Electrolysis and electroplating electrolytes and oxidation states

[sgstudent]

When electrplating copper with a dilute NaCl aqueous solution and the anode is iron while cathode is platinum what will the results be? Will copper form cations or will the OH- be oxidised? Also, if we use concentrated NaCl will there be any difference? I'm thinking that the copper shouldn't be able to oxidised as it should not be able to exist as ions alone? So only the Cl-/OH- should oxidise. But if the copper is replaced with zinc then it could happen as at the cathode, H+ ions will be reduced. So the Zn2+ ions will always have an anion to have an equilibrium. But for the copper case, there is nothing to fill up the equilibrium as in there us no anion "counterpart" to it. But I'm not very sure about this.

When a reaction AB-->BA at the reactants side A oxidation: +1 B is -1 at product A:-1 B:+1 is AB both oxidised and reduced?

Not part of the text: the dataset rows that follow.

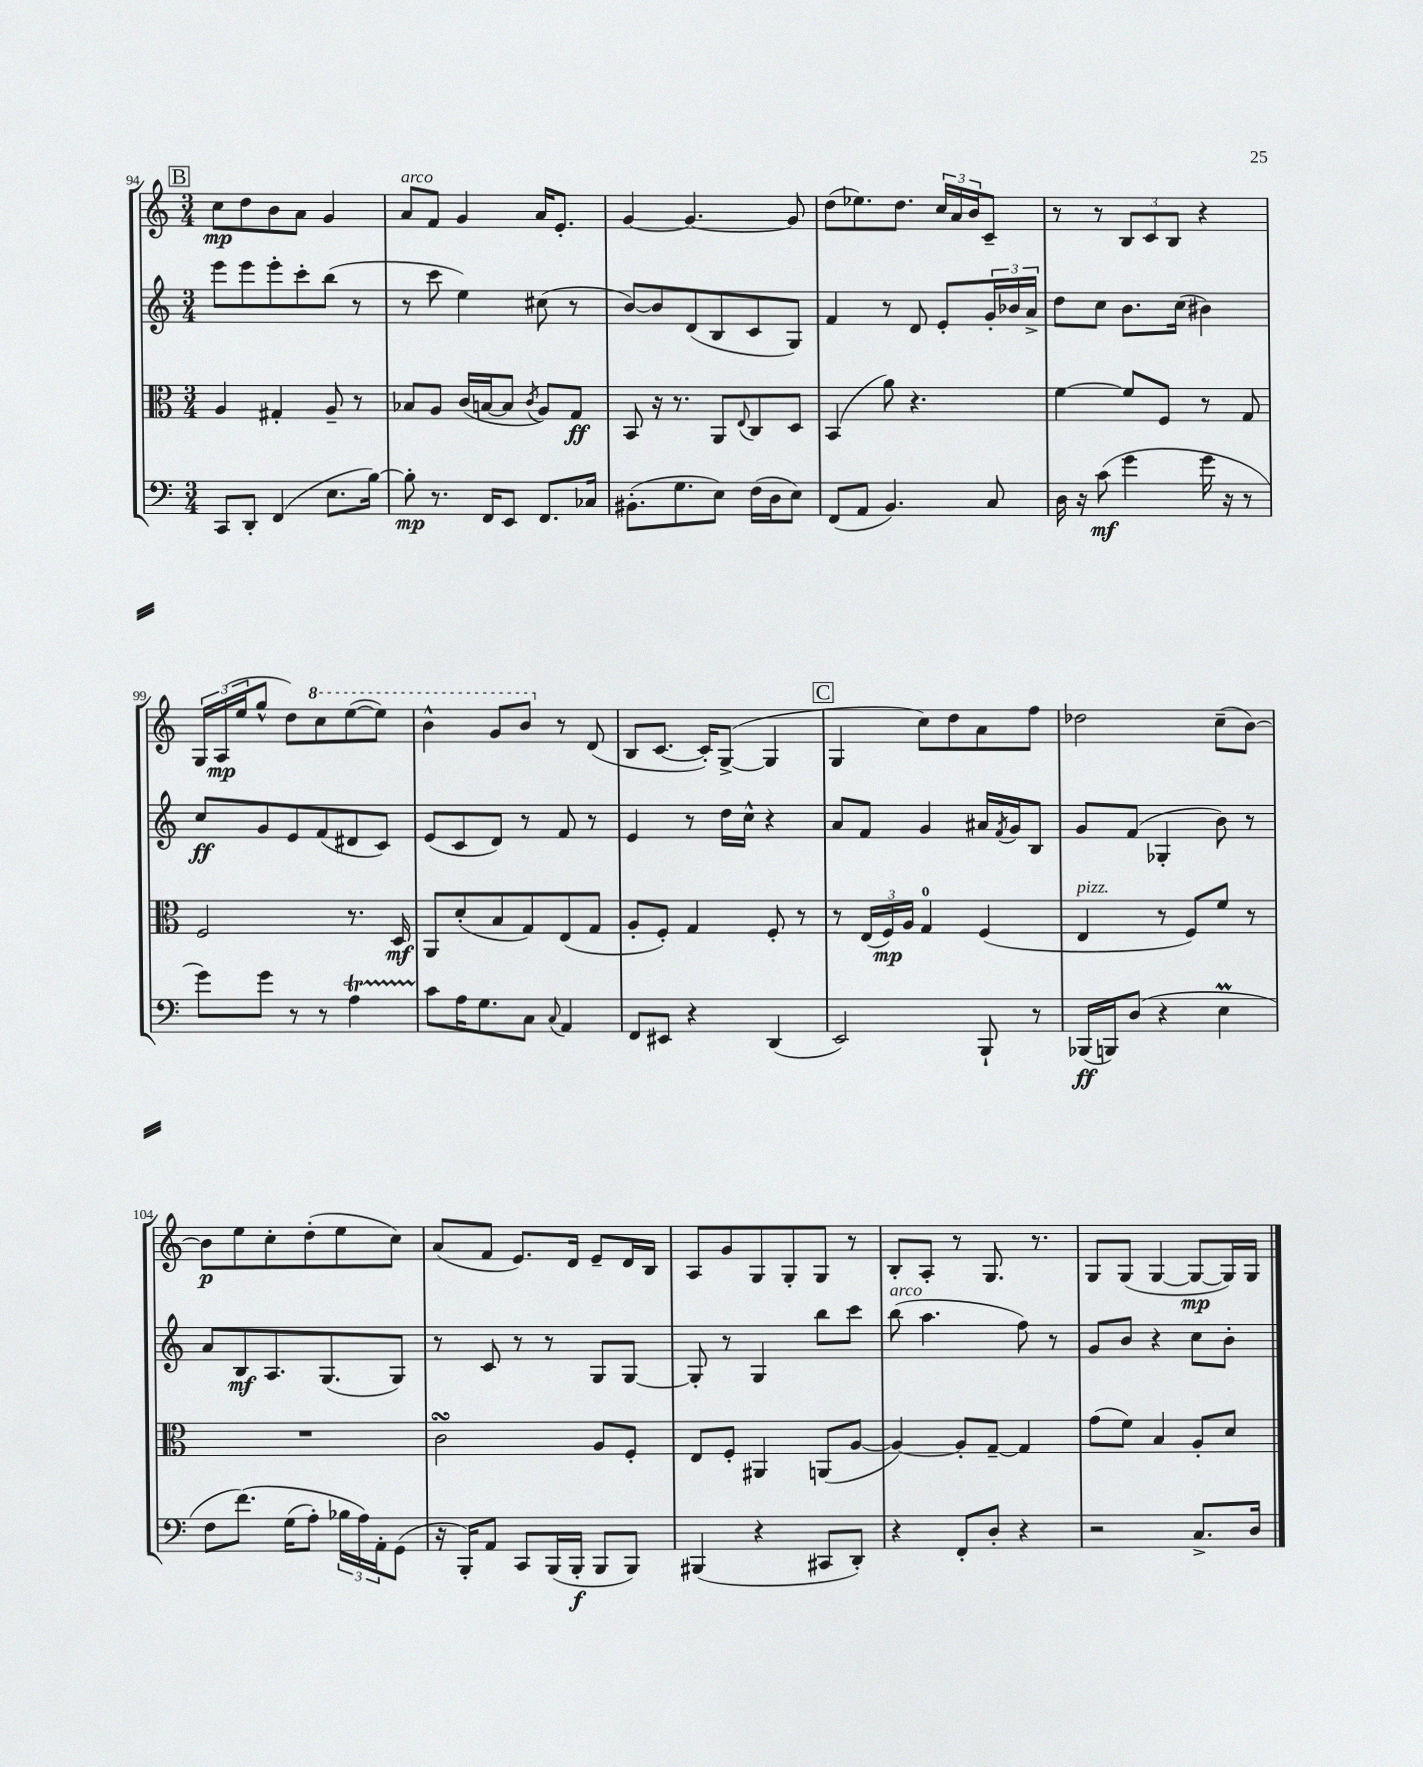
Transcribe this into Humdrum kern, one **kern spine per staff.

**kern	**kern	**kern	**kern
*staff4	*staff3	*staff2	*staff1
*clefF4	*clefC3	*clefG2	*clefG2
*k[]	*k[]	*k[]	*k[]
*M3/4	*M3/4	*M3/4	*M3/4
8CC	4A	8eee	8cc
8DD'	.	8eee	8dd
(4FF	4G#'	8eee'	8b
.	.	8ccc'	8a
8.E	8A~	(8bb	4g
.	8r	8r	.
[16B)	.	.	.
=	=	=	=
8B']	8B-	8r	8a
8.r	8A	8ccc	8f
.	(16c	4ee)	4g
16FF	[16B	.	.
8EE	8B]	.	.
.	8qc	.	.
8.FF	8A)	(8cc#	16a
.	.	.	8.e'
.	8G	8r	.
16C-	.	.	.
=	=	=	=
(8.BB#'	8BB	[8b)	[4g
.	16r	8b]	.
8.G	8.r	.	.
.	.	(8d	4.g_
8E)	8AA	8B	.
.	8qqE	.	.
(16F	8C	8c	.
16D	.	.	.
8E)	8D	8G)	8g]
=	=	=	=
(8FF	(4BB	4f	(8dd
8AA	.	.	8.ee-)
4.BB)	8a)	8r	.
.	.	.	8.dd
.	4.r	8d	.
.	.	8e'	24cc
.	.	.	24a
.	.	.	24b
8C	.	24g'	8c~
.	.	24b-	.
.	.	24a^	.
=	=	=	=
16D	[4f	8dd	8r
16r	.	.	.
(8c	.	8cc	8r
4g	8f]	8.b	12B
.	.	.	12c
.	8F	.	.
.	.	.	12B
.	.	(16cc	.
16g	8r	4b#)	4r
16r	.	.	.
8r	8G	.	.
=	=	=	=
8g)	2F	8cc	24G
.	.	.	(24A
.	.	.	24ee
8g	.	8g	8gg^^
8r	.	8e	8dd)
8r	.	(8f	8ccc
4A	8.r	8d#	([8eee
.	.	8c)	8eee])
.	16D	.	.
=	=	=	=
8c	8AA	(8e	4bb^^
16A	(8d'	8c	.
8.G	.	.	.
.	8B	8d)	8gg
8C	8G)	8r	8bb
8qqC	.	.	.
4AA	(8E	8f	8r
.	8G	8r	(8d
=	=	=	=
8FF	8A'	4e	8B
8EE#	8F')	.	[8.c
4r	4G	8r	.
.	.	.	16c'])
.	.	16dd	([8G^
.	.	16cc^^	.
(4DD	8F'	4r	4G]
.	8r	.	.
=	=	=	=
2EE)	8r	8a	4G
.	(24E	8f	.
.	24F)	.	.
.	24A	.	.
.	4G	4g	8cc)
.	.	.	8dd
8BBB`	(4F	16a#	8a
.	.	8qf	.
.	.	16g	.
8r	.	8B	8ff
=	=	=	=
(16BBB-	4E	8g	2dd-
16BBB)	.	.	.
(8D	.	(8f	.
4r	8r	4G-'	.
.	8F)	.	.
4E	8f	8b)	(8cc~
.	8r	8r	[8b)
=	=	=	=
8F	2.r	8a	8b]
&(8.f)	.	8B	8ee
.	.	8.A	8cc'
(16G	.	.	.
8A')	.	.	(8dd'
.	.	(8.G	.
24B-	.	.	8ee
24A&)	.	.	.
24AA'	.	.	.
(8GG	.	8G)	8cc)
=	=	=	=
16r	2c	8r	(8a
16BBB')	.	.	.
8AA	.	8c	8f
8CC	.	8r	8.e)
(16BBB	.	8r	.
16BBB'	.	.	16d
8BBB	8A	8G	8e~
8BBB)	8F'	[8G	16d
.	.	.	16B
=	=	=	=
(4BBB#	8E	8G']	8A
.	8F'	8r	8g
4r	4AA#	4G	8G
.	.	.	8G'
8CC#	(8AA	8bb	8G
8DD')	[8A	8ccc	8r
=	=	=	=
4r	4A_)	(8bb	8B'
.	.	4.aa	8A'
8FF'	8A']	.	8r
8D'	[8G~	.	8.G
4r	4G]	8ff)	.
.	.	.	8.r
.	.	8r	.
=	=	=	=
2r	(8g	8g	8G
.	8f)	8b	(8G
.	4B	4r	[4G
8.C^	8A'	8cc	8G_
.	8d	8b'	16G])
16D	.	.	16G
==	==	==	==
*-	*-	*-	*-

When a reaction AB+CD-->AD+CB and reactants oxidation A:+1 B:-1 C:+1 D:-1 while at the products side A:+2 D:-2 C:+2 B:-2
What is oxidised and what is reduced?

Thanks for help guys!

 

[jbsteele]

In the first scenario, copper will form cations, and the OH- will be oxidized. If a concentrated NaCl solution is used, the reaction rate of the electrolysis will be faster, but the results will still be the same. For the second scenario, A and B are both being oxidized and reduced. This is known as a redox reaction. The oxidation states of A and B change from +1 and -1 respectively, to -1 and +1 respectively. For the third scenario, A and D are both being oxidized, and B and C are both being reduced. A and C are oxidized from +1 to +2, while B and D are reduced from -1 to -2.